L'autre problème est celui du matériel. Il paraît irréaliste de mettre un micro-ordinateur à la disposition de chaque élève en permanence. Peut-être, mais on peut sûrement mettre une machine et une connexion dans chaque classe. D'autant plus que les terminaux sont en train d'évoluer vers une forme conviviale et de très bas prix. On ne peut plus accepter par ailleurs que les classes aient un niveau d'équipement électronique et de communication inférieur à celui des familles des élèves! Une telle situation contribue aujourd'hui au sentiment de décalage que l'école inspire aux enfants. La technologie existe (et les jeux vidéo en font partie), c'est une réalité que l'école doit accepter. Elle ne peut pas continuer d'être le refuge d'une certaine nostalgie du passé et de ses formes culturelles. Sa mission est quand même de préparer les élèves à la vie active, ce qui inclut de les préparer à la manipulation des machines qu'ils auront à utiliser et à la compréhension des principes de leur fonctionnement, de leurs richesses comme de leurs limites.
Les musées des sciences en général ont vocation à proposer du matériel éducatif. La plupart d'entre eux ont des serveurs et plusieurs sont déjà bien engagés dans l'offre aux classes et aux amateurs. Le travail de mise en forme des «dossiers» est indépendant de la nature des canaux de transmission utilisés. Ce contenu peut toujours être adapté au diamètre des «tuyaux» disponibles (ou si l'on préfère au débit de transmission de l'information). Un haut débit est préférable car il perrnet de diffuser de l'image animée (comme dans l'exemple du film de la NHK ci-dessus). Mais un équivalent image fixe peut toujours être trouvé dans un premier temps.

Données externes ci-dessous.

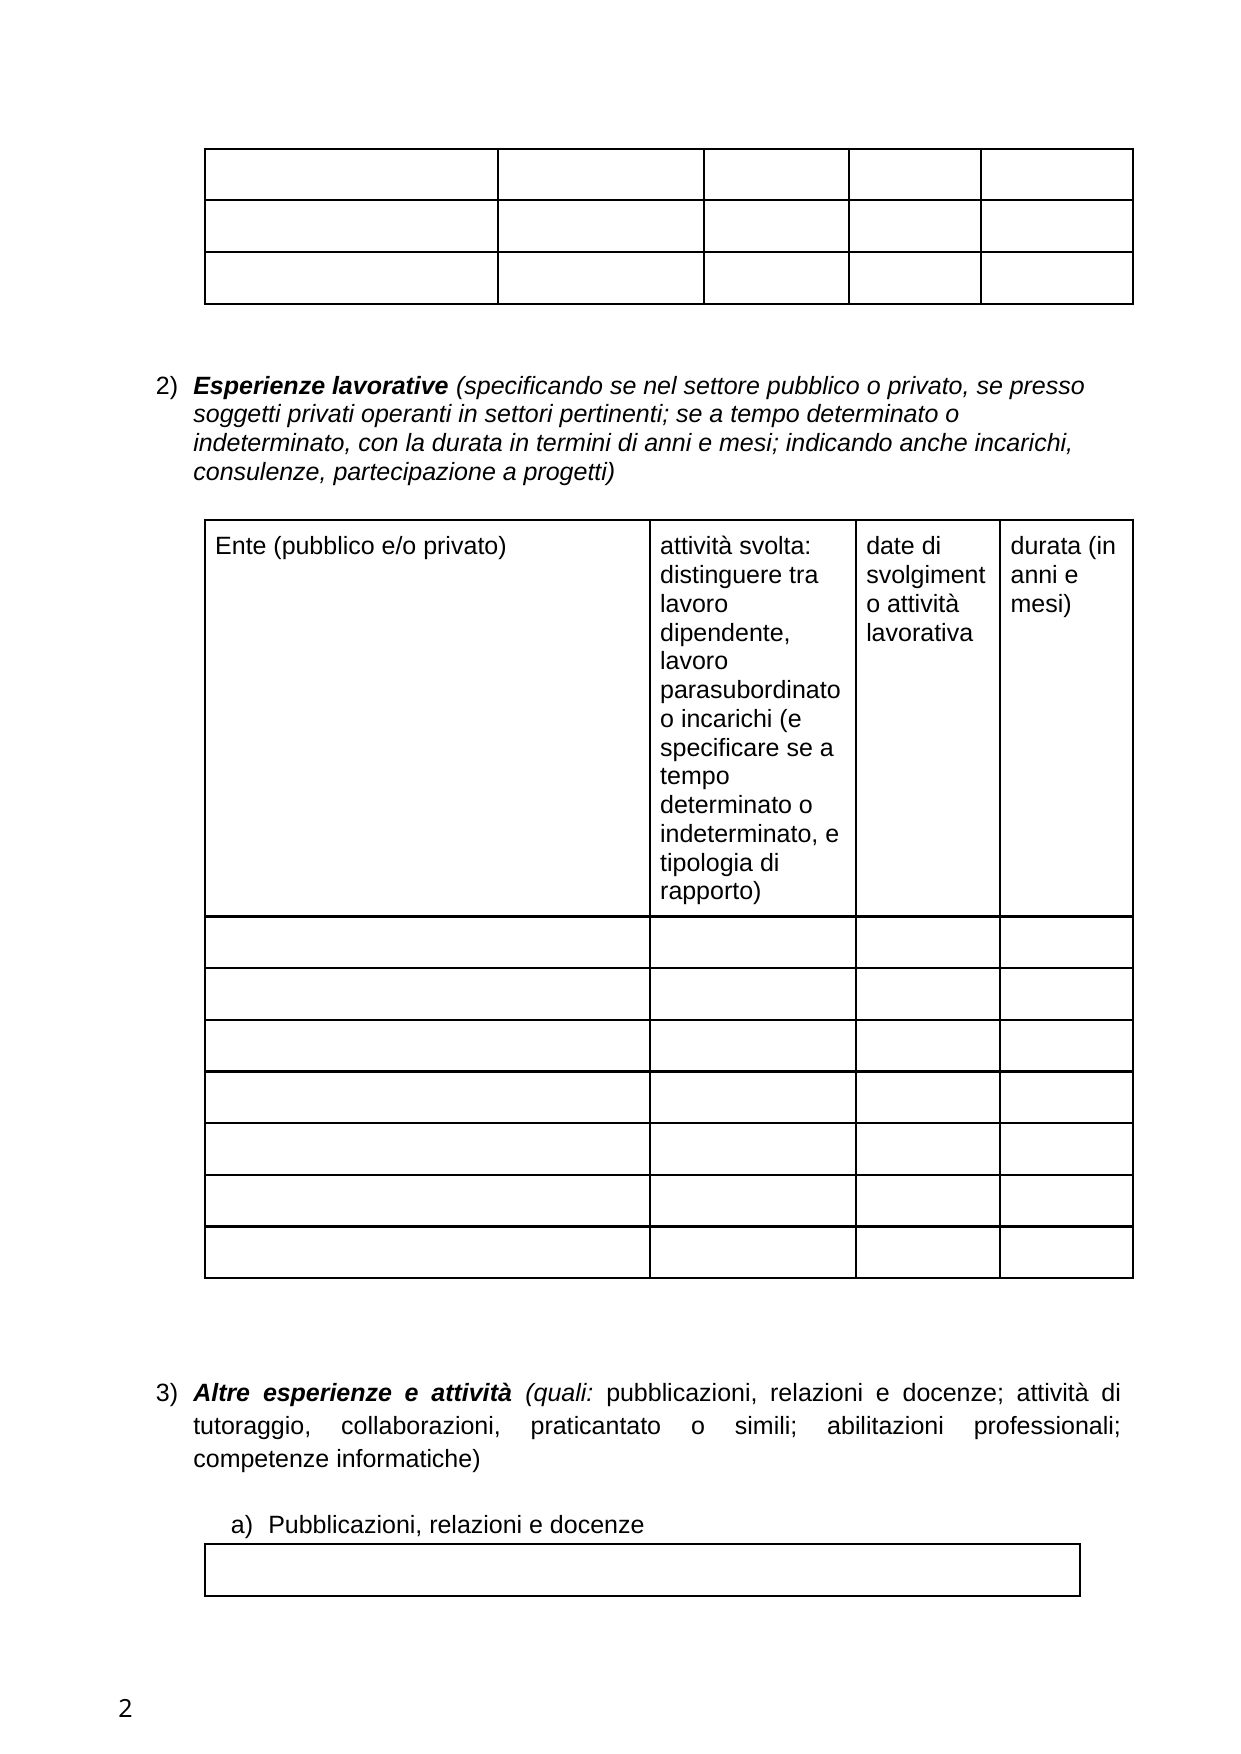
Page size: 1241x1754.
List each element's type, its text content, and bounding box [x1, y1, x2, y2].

A partir du choix nécessairement arbitraire d'un certain nombre de points de départ (comme les deux exemples mentionnés ci-dessus), il faut explorer le matériel disponible (images, sons, etc.) et définir les connections vers les messages éducatifs de base (du genre «qu'est-ce qu'une molécule?») et les ponts vers les embranchements possibles. Ceux-ci peuvent aboutir sur d'autres serveurs qui ont des inforrnations pertinentes. Pour faire ce travail de création rédactionnelle, il faut rassembler une équipe composée si possible de chercheurs, de médiateurs, de pédagogues et, pourquoi pas, «d'accrocs» de la mise en page web. Il faut évidemment fournir à ces «développeurs» des stations de travail connectées performantes.
Paul Caro
En voici, brièvement, les thèmes.
La formation des maîtres, l'absence de valorisation professionnelle pour les chercheurs qui s'investissent dans la vulgarisation, la nécessité d'articuler recherche et enseignement élémentaire, tant pour accroître le plaisir d'apprendre grâce aux histoires que pour accrocher l'enseignement aux concepts que manipulent les scientifiques d'aujourd'hui.

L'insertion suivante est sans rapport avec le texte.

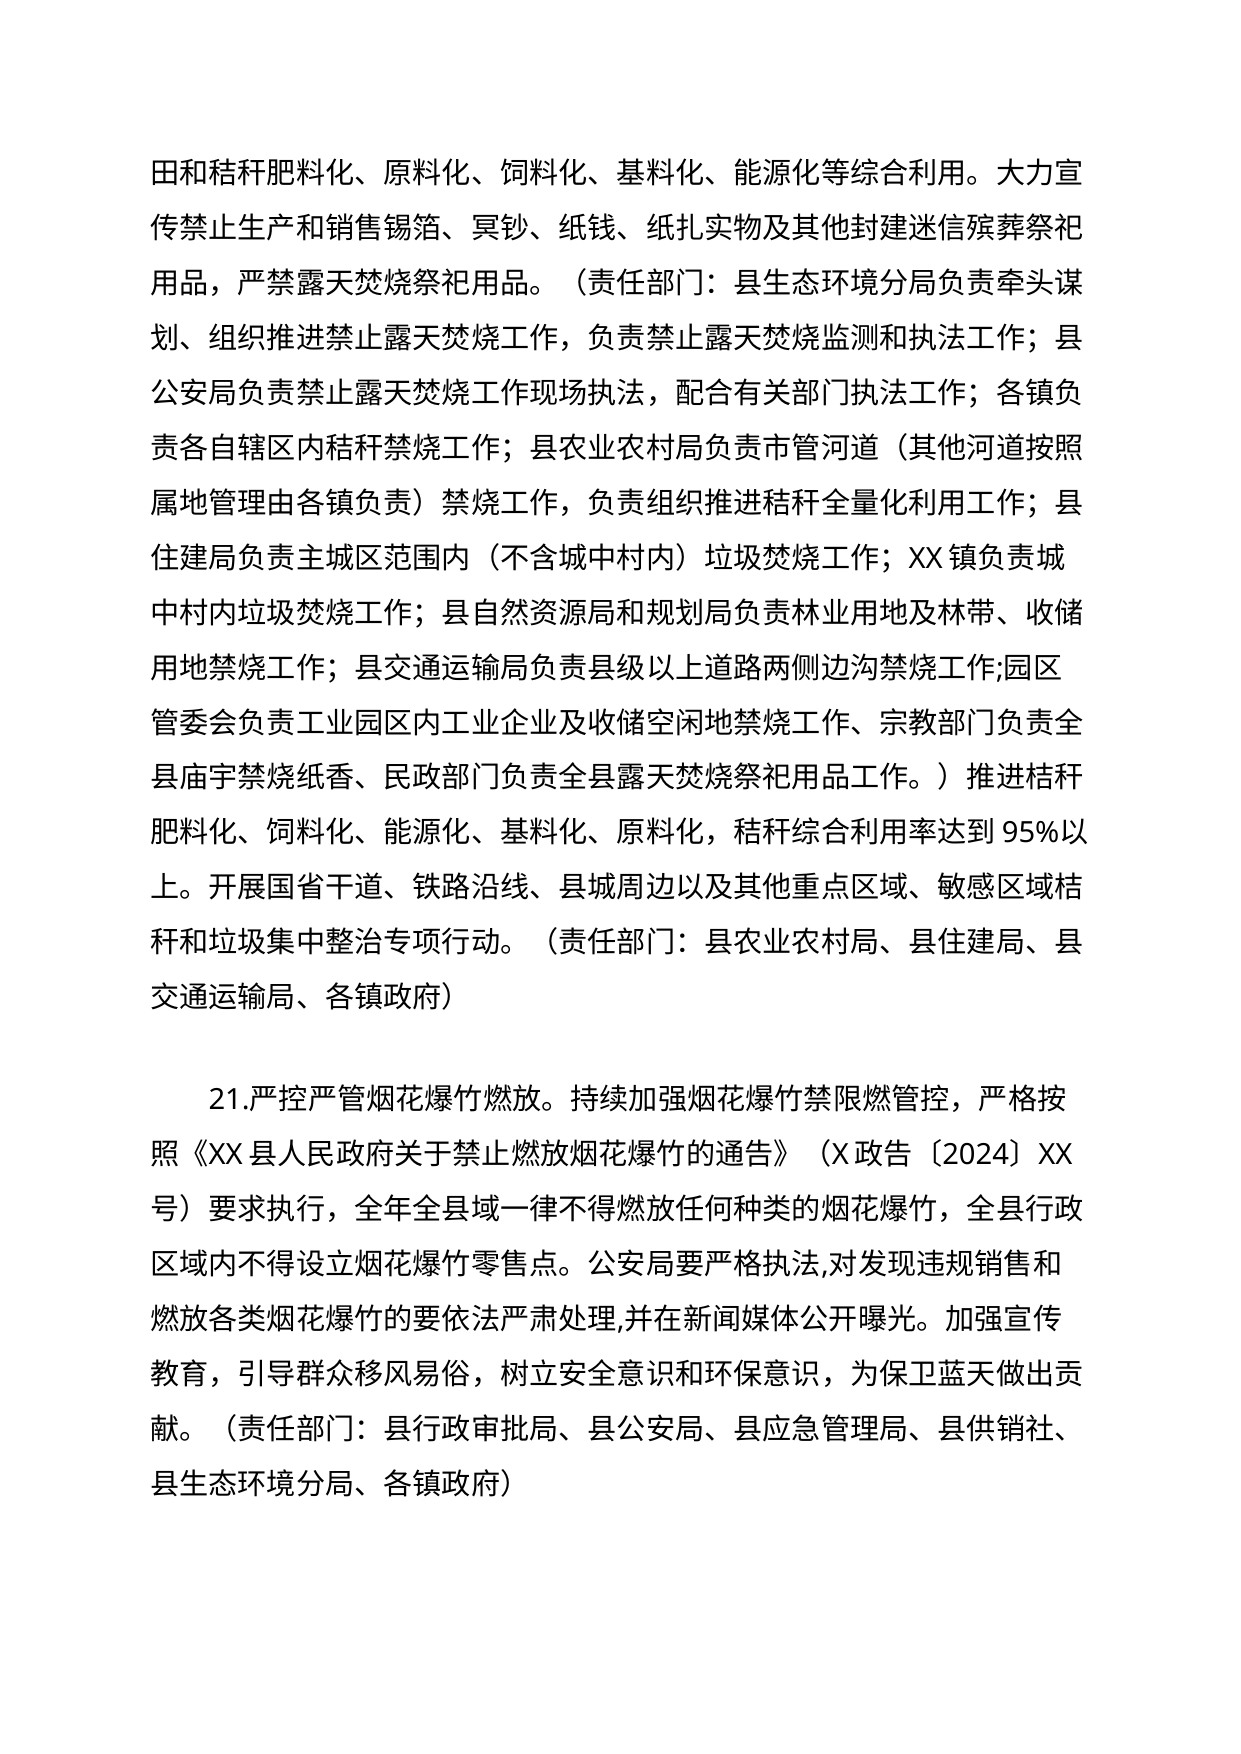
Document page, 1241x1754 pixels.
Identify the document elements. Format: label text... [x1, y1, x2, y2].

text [150, 150, 1090, 1016]
text 21.严控严管烟花爆竹燃放。持续加强烟花爆竹禁限燃管控，严格按照《XX县人民政府关于禁止燃放烟花爆竹的通告》（X政告〔2024〕XX号）要求执行，全年全县域一律不得燃放任何种类的烟花爆竹，全县行政区域内不得设立烟花爆竹零售点。公安局要严格执法,对发现违规销售和燃放各类烟花爆竹的要依法严肃处理,并在新闻媒体公开曝光。加强宣传教育，引导群众移风易俗，树立安全意识和环保意识，为保卫蓝天做出贡献。（责任部门：县行政审批局、县公安局、县应急管理局、县供销社、县生态环境分局、各镇政府） [150, 1076, 1090, 1502]
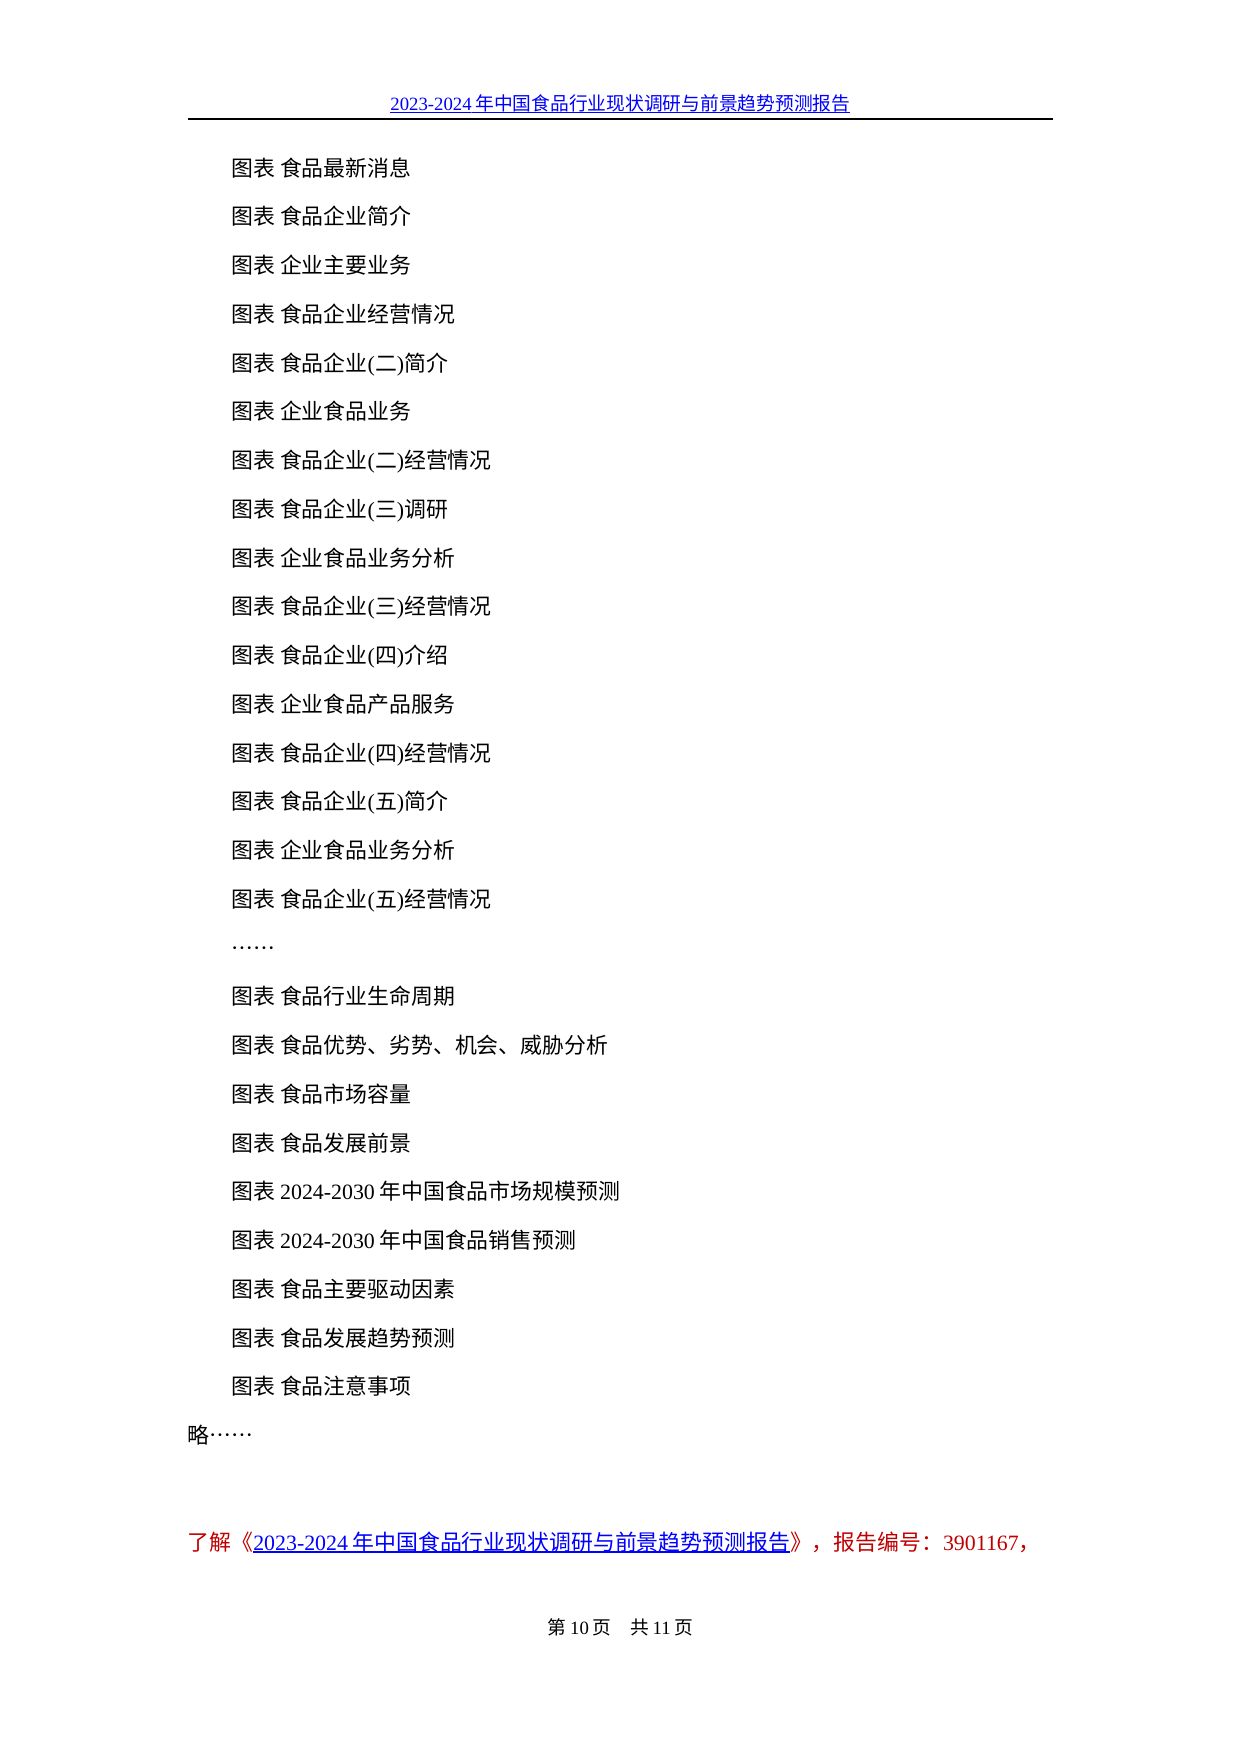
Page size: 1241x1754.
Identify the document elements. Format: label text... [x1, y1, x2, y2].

text 了解《2023-2024年中国食品行业现状调研与前景趋势预测报告》，报告编号：3901167， [187, 1524, 1053, 1557]
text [187, 150, 1053, 1450]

L'implication des états: au Portugal, les 1600 écoles vont être câblées; en France, quelques dynamiques régionales apparaissent. Il ne faut pas sous-estimer la résistance «traditionnelle» des intellectuels à l'image en France.
Enfin, l'uniformité des journaux de vulgarisation scientifique a été évoquée (toujours le même moule pour décrire la recherche) ainsi que l'influence du postmodernisme sur l'organisation des expositions dans les musées contemporains.